A alegria do reencontro, após quarenta anos, tempo em que ele construiu sua vida pelas bandas de São Paulo, não foi suficiente para apagar as marcas que o tempo imprimiu em nossos corpos. Cabelos grisalhos, ou escassos pela calvície. Corpos não mais ágeis e serelepes dos tempos de infância. Olhos que não mais escondem os sonhos construídos em tantos devaneios, revelando muito mais as vivências e experiências que a vida imprimiu ao longo do tempo.
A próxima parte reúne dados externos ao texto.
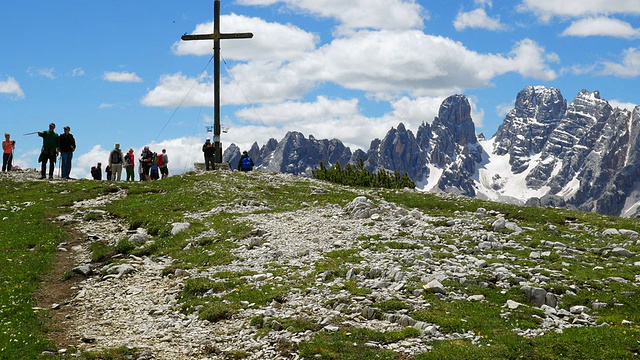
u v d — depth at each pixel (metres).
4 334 22.06
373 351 19.61
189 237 35.41
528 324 21.38
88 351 20.59
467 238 32.97
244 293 25.33
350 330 21.16
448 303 23.31
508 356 19.05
Mas o reencontro também reavivou antigas lembranças.
Vieram-me com a nitidez embaçada de um antigo filme em preto e branco as memórias de colegas de turma: minha irmã Auxiliadora, Ronaldo, neto de Dona Mariá e sobrinho de José Vianei, Romisira e Inha de Zé Morais, Teresa e Salete de Seu Lourival, Natanael e Norma Lúcia, filhos do segundo casamento de meu avô Papai Manoel, Eudes de Zé Francisco, o filho de seu Laudimiro, cujo nome se esvaiu no tempo, Genival Monteiro, filho de Frutuoso e Maria de Lourdes e nosso colega de caminhada pelas tortuosas e estreitas ladeiras de Impueiras e Cipó. E tantos outros nomes que o tempo foi esfumaçando na memória, mas que entram na composição das lembranças das aulas ministradas no intervalo entre a manhã e a tarde. Das brincadeiras de mata-mata e barra bandeiras desfrutadas nas calçadas da Igreja de Fátima, nos intervalos do recreio. Do rigor e disciplina que Dona Lourdinha tentava impor ao um bando de pré adolescentes que nasceram e viviam na zona rural experienciando as aventuras e desventuras de uma idade.
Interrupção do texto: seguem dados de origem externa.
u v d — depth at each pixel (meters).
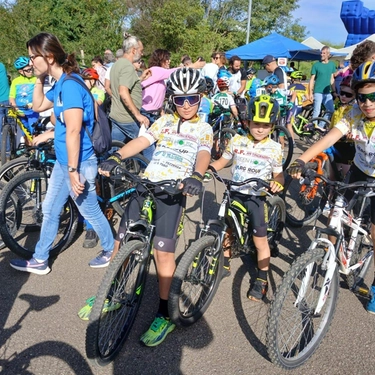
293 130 8.62
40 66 2.87
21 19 14.60
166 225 2.62
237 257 3.84
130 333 2.77
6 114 5.66
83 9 15.49
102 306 2.27
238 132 6.84
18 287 3.24
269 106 2.95
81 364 2.48
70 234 3.82
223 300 3.18
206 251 2.81
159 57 5.59
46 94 3.50
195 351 2.63
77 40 15.60
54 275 3.45
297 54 18.28
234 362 2.55
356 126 2.78
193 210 4.89
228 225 3.15
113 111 4.77
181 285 2.63
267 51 14.83
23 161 3.89
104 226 3.47
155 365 2.50
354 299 3.24
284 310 2.66
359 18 17.00
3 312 2.92
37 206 3.82
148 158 5.02
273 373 2.46
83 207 3.33
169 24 22.00
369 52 3.78
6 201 3.44
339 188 2.51
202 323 2.91
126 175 2.42
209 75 7.77
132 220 2.60
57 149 3.09
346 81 3.58
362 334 2.83
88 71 5.28
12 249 3.48
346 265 2.94
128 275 2.53
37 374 2.38
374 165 2.85
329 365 2.54
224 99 6.76
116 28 16.30
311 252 2.41
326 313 2.64
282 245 4.14
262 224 3.09
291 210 4.71
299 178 2.59
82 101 2.90
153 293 3.22
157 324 2.72
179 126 2.70
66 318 2.89
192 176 2.33
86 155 3.14
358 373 2.48
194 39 21.70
Lembranças tantas motivadas pelo encontro com José Vianei me embargaram a alma e nos olhos algumas lágrimas assinalaram um tempo que já é passado. A nitidez da aventura de passar correndo sobre as estreitas varandas da ponte de alvenaria construída pelos cassacos da seca de 1932, desafiando as leis do equilíbrio e alimentando a convicção de que o mundo era nosso, mesmo que limitado entre as fronteiras da Serra da Taboca e do Serrote do Quati.
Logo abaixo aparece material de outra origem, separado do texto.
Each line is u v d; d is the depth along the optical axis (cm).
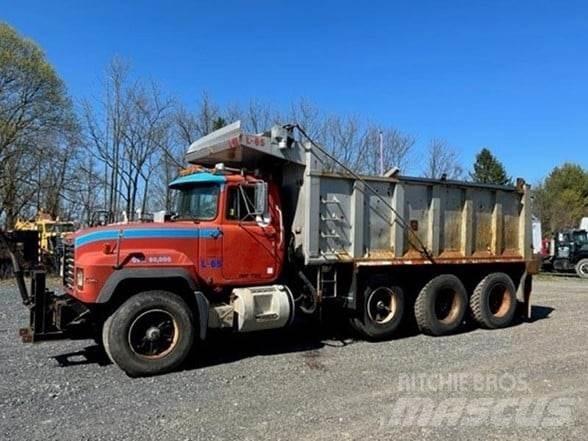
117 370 634
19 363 662
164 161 2516
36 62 2967
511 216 989
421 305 858
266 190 713
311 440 415
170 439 418
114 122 2480
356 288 792
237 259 711
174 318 635
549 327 943
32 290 654
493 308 948
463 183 908
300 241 761
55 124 2877
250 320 692
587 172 6425
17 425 450
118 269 623
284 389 554
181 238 670
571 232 2472
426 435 424
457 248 907
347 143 2811
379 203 821
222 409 491
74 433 432
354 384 570
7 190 2598
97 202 2589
Um tempo em que pouco ou quase nenhuma importância tinha os arranhões e ferimentos nas pernas e braços provocados pelas constantes quedas nos caminhos pedregosos e íngremes da escola. Tudo era compensado pelo deleite de saber quem era o que maior destreza revelava nas brincadeiras de bicheira, quem tinha mais habilidade para a corrida e que não ficava com a sina do toca suspensa para o dia seguinte. Uma inocência em que os nossos heróis ainda eram nossos pais ou os aventureiros que nos eram relatados nas conversas de boca de noite onde a façanha de cangaceiros, as histórias de almas penadas e visagens construíam e fertilizavam a imaginação.